# Question #b6523

Dec 19, 2014

The answer is ${32.4}^{\circ} C$.

$2 N {a}_{2} {O}_{2} \left(s\right) + 2 {H}_{2} {O}_{\left(l\right)} \to 4 N a O {H}_{\left(s\right)} + {O}_{2} \left(g\right)$

In order to determine the heat of reaction, $\Delta H$, we need the standard formation enthalpy values ($\Delta {H}_{f}^{\circ}$) for the reactants and the products and the number of moles that react

$N {a}_{2} {O}_{2}$: $\Delta {H}_{f}^{\circ} = - 504.6 \frac{k J}{m o l}$;
${H}_{2} O$: $\Delta {H}_{f}^{\circ} = - 285.8 \frac{k J}{m o l}$;
$N a O H$: $\Delta {H}_{f}^{\circ} = - 470.1 \frac{k J}{m o l}$;
${O}_{2}$: $\Delta {H}_{f}^{\circ} = 0 \frac{k J}{m o l}$.

We know that $N {a}_{2} {O}_{2}$'s molar mass is $78.0 \frac{g}{m o l}$, which means that the number of moles of $N a O H$ is

${n}_{N {a}_{2} {O}_{2}} = {m}_{N {a}_{2} {O}_{2}} / \left(m o l a r m a s s\right) = \frac{7.800 g}{78.0 \frac{g}{m o l}} = 0.100$ moles

We can determine the number of molesof water by using its density of approximately $1.00 \frac{g}{m L}$, its molar mass of $18.0 \frac{g}{m o l}$, and its given volume

${n}_{{H}_{2} O} = {m}_{{H}_{2} O} / \left(m o l a r m a s s\right) = \frac{\rho \cdot V}{m o l a r m a s s} \to$
${n}_{{H}_{2} O} = \frac{1.00 \frac{g}{m L} \cdot 110.00 m L}{18.0 \frac{g}{m o l}} = 6.11$ moles

We can see that $N {a}_{2} {O}_{2}$ is the limiting reagent, which means that the number of moles of water that will react will be ${n}_{{H}_{2} O} = {n}_{N {a}_{2} {O}_{2}} = 0.100$.

Therefore, $\Delta H$ can be calculated to be (keeping in mind the mole-to-mole ratios)

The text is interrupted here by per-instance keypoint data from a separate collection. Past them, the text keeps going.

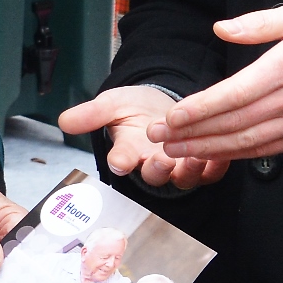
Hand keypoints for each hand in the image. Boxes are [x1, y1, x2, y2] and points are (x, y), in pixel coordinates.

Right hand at [58, 84, 227, 191]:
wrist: (163, 104)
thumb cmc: (136, 107)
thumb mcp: (112, 104)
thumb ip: (91, 114)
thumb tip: (64, 121)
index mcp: (128, 152)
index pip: (120, 161)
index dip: (120, 162)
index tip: (118, 161)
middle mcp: (151, 164)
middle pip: (153, 175)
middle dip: (156, 169)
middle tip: (160, 159)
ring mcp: (177, 168)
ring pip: (183, 178)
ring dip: (188, 169)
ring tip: (193, 155)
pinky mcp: (202, 167)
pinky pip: (210, 174)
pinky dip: (215, 166)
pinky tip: (219, 153)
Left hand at [155, 4, 282, 160]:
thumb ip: (260, 23)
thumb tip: (222, 29)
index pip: (236, 94)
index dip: (201, 108)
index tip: (172, 116)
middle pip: (234, 123)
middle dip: (191, 133)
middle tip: (156, 137)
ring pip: (246, 142)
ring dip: (206, 148)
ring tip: (172, 150)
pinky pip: (264, 151)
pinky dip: (233, 155)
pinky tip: (209, 154)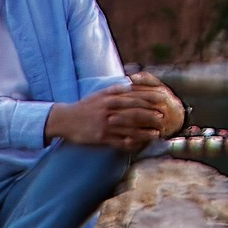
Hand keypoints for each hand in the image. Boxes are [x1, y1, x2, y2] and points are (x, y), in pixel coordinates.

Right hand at [47, 74, 183, 149]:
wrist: (65, 120)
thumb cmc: (84, 107)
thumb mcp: (99, 94)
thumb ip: (116, 89)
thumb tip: (131, 83)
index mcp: (110, 98)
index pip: (134, 97)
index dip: (150, 99)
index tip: (161, 100)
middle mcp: (109, 111)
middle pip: (135, 113)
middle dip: (150, 116)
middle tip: (163, 118)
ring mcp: (105, 125)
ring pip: (130, 129)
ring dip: (145, 132)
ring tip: (157, 134)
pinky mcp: (101, 138)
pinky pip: (119, 142)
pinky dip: (131, 143)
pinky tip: (140, 145)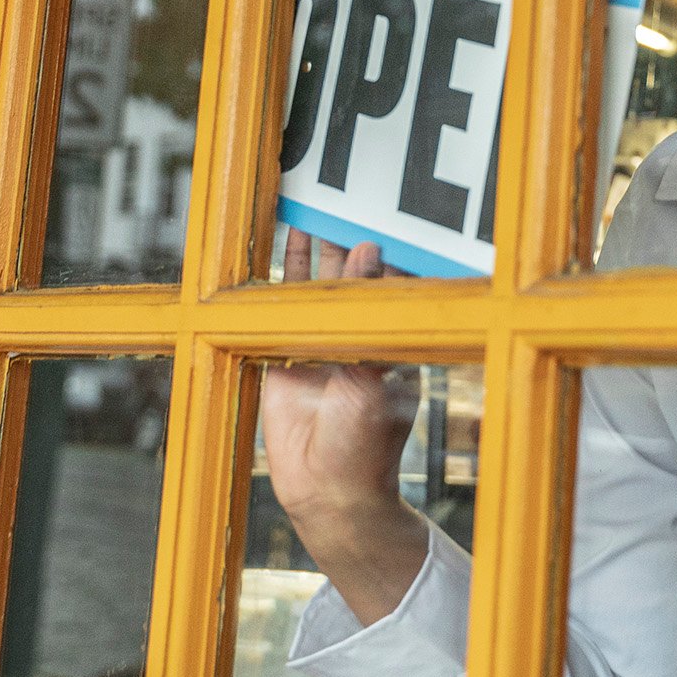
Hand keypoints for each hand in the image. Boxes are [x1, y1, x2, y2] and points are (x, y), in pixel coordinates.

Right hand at [264, 231, 429, 623]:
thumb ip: (364, 316)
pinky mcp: (287, 348)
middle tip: (347, 182)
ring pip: (318, 277)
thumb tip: (367, 250)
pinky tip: (289, 233)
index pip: (392, 276)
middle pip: (353, 269)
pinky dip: (286, 265)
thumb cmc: (366, 447)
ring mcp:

$\Delta H = 0.200 \cdot \left(- 470.1\right) - \left(0.100 \cdot \left(- 285.8\right) + 0.100 \cdot \left(- 504.6\right)\right) = - - 14.9 k J$

Since $\Delta H < 0$, we are dealing with an exothermic reaction; this means that the heat absorbed by the water will be $q = - \Delta H = 14.9 k J$. The change in temperature can then be calculated to be ( ${c}_{{H}_{2} O}$ - water's specific heat):

$q = {m}_{{H}_{2} O} \cdot {c}_{{H}_{2} O} \cdot \Delta T \to \Delta T = \frac{q}{m \cdot c}$

$\Delta T = \frac{14.9 \cdot {10}^{3} J}{110.00 g \cdot 4.18 \frac{J}{{g}^{\circ} C}} = {32.4}^{\circ} C$

The temperature of the water increased by ${32.4}^{\circ} C$.